*Teks Bacaan:*
++++++++
Sebuah
berita di halaman pertama Kedaulatan Rakyat (KR), Sabtu 3 Juni 2017 cukup
menarik perhatian. Diberitakan seorang pelajar SMP di Klaten mengakhiri
hidupnya sendiri setelah mendengar hasil ujian, yang mana pelajar tersebut
dinyatakan tidak lulus. Kemungkinan merasa khawatir dan takut dimarahi orang
tuanya karena nilai ujiannya kurang bagus dan tidak sesuai harapan ibunya,
demikian dugaan sementara yang muncul dalam pemberitaan di KR tersebut. Kejadian bunuh diri remaja
seakan bukan hal yang baru. Belum lama ini, seorang siswi SMK di Sumatera Utara
pun akhirnya meninggal dunia setelah dirawat di rumah sakit pasca-percobaan
bunuh diri dengan menenggak racun tanaman (tirto.id, 11 April 2017).
Fenomena
tindakan bunuh diri remaja bukan hal yang baru. Dalam banyak pemberitaan tak
jarang kita menemukan hal serupa. Karena alasan tertentu, beberapa remaja usia
SMP-SMA nekat mengakhiri hidup sendiri dengan cara yang tidak wajar. Mengutip beritasatu.com (Rabu, 8 Juni 2016) hasil survei yang dilakukan Badan
Penelitian dan Pengembangan Kesehatan (Balitbangkes) Kementerian Kesehatan
menunjukkan 650 siswa SMP dan SMA di Indonesia punya keinginan bunuh diri.
++++++++
*Isi Data:*

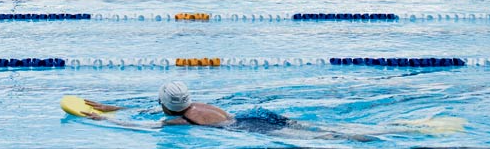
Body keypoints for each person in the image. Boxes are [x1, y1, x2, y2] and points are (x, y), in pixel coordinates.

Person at [82, 82, 386, 142]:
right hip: (255, 117)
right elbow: (146, 111)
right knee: (308, 128)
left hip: (248, 131)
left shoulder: (177, 120)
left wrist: (103, 120)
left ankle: (358, 138)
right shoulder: (199, 106)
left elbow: (142, 127)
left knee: (323, 138)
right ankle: (371, 132)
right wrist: (111, 107)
++++++++
*Tujuan Tugas:* Lanjutkan teks tentang fenomena bunuh diri di kalangan remaja, dimulai setelah kalimat terakhirnya. Data tersebut tidak dibutuhkan sama sekali.

*Hasil Tugas:*
Survei yang dilakukan pada 2015 ini melibatkan 10.300 siswa dari seluruh
provinsi di Indonesia sebagai sampel.
Untuk
menggali lebih jauh problem ini, ada baiknya dipahami lebih dahulu apa itu
remaja. Masa remaja merupakan satu periode kronologi kehidupan yang akan dan
pasti dilalui semua manusia. Masa remaja adalah masa transisi dari masa
kanak-kanak menuju masa dewasa yang ditandai dengan adanya perubahan pada aspek
fisik, psikis dan psikososial. Oleh Stanley Hall, masa ini disebut masa storm and stress. Remaja mengalami
tekanan-tekanan akibat persinggungan antara nilai-nilai yang riil dan ideal
yang dimilikinya. Ketidaksiapan serta ketidakmampuan remaja menghadapi
kenyataan yang dialaminya tak jarang membuat remaja terjebak dalam perilaku
delinkuensi, bahkan pada tingkatan yang lebih tinggi bisa menyebabkan remaja
melakukan tindakan ekstrim: bunuh diri.
Tindakan
bunuh diri yang dilakukan remaja merupakan hal yang patut diberi perhatian
serius. Untuk kategori remaja sendiri, secara global trend negatif ini
menunjukkan angka yang mengejutkan. Pertanyaan-pertanyaan yang berkaitan dengan
makin tingginya tingkat bunuh diri di kalangan remaja seakan tak juga memberi
jawaban tuntas. Bagaimana mungkin seorang remaja mampu mengambil langkah
ekstrim seperti ini? Untuk menelusuri secara mendalam hal ini diperlukan
penggalian yang komprehensif.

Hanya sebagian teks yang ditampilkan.